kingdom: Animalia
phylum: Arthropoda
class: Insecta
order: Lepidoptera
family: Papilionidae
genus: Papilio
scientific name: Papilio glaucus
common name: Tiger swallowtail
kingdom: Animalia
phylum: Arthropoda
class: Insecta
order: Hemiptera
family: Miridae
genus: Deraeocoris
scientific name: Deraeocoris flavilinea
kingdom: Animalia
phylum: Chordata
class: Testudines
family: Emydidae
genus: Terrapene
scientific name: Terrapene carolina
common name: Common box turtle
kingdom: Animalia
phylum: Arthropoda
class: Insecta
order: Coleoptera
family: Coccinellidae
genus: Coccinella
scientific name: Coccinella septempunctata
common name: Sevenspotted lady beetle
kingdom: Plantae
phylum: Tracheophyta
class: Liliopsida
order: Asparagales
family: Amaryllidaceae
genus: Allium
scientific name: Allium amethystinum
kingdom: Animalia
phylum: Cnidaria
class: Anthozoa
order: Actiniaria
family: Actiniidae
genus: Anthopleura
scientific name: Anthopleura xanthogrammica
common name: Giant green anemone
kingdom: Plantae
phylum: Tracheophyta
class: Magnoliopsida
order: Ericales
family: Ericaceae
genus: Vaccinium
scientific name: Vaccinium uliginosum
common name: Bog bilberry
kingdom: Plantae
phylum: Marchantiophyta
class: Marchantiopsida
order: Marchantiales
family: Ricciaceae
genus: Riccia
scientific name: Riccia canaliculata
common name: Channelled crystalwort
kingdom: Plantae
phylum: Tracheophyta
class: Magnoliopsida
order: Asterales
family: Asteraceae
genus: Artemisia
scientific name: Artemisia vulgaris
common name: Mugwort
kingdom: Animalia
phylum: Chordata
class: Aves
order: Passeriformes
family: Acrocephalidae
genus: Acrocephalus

########

Pick out each line in the entries above that contains the word "order", and copy those lines.

order: Lepidoptera
order: Hemiptera
order: Coleoptera
order: Asparagales
order: Actiniaria
order: Ericales
order: Marchantiales
order: Asterales
order: Passeriformes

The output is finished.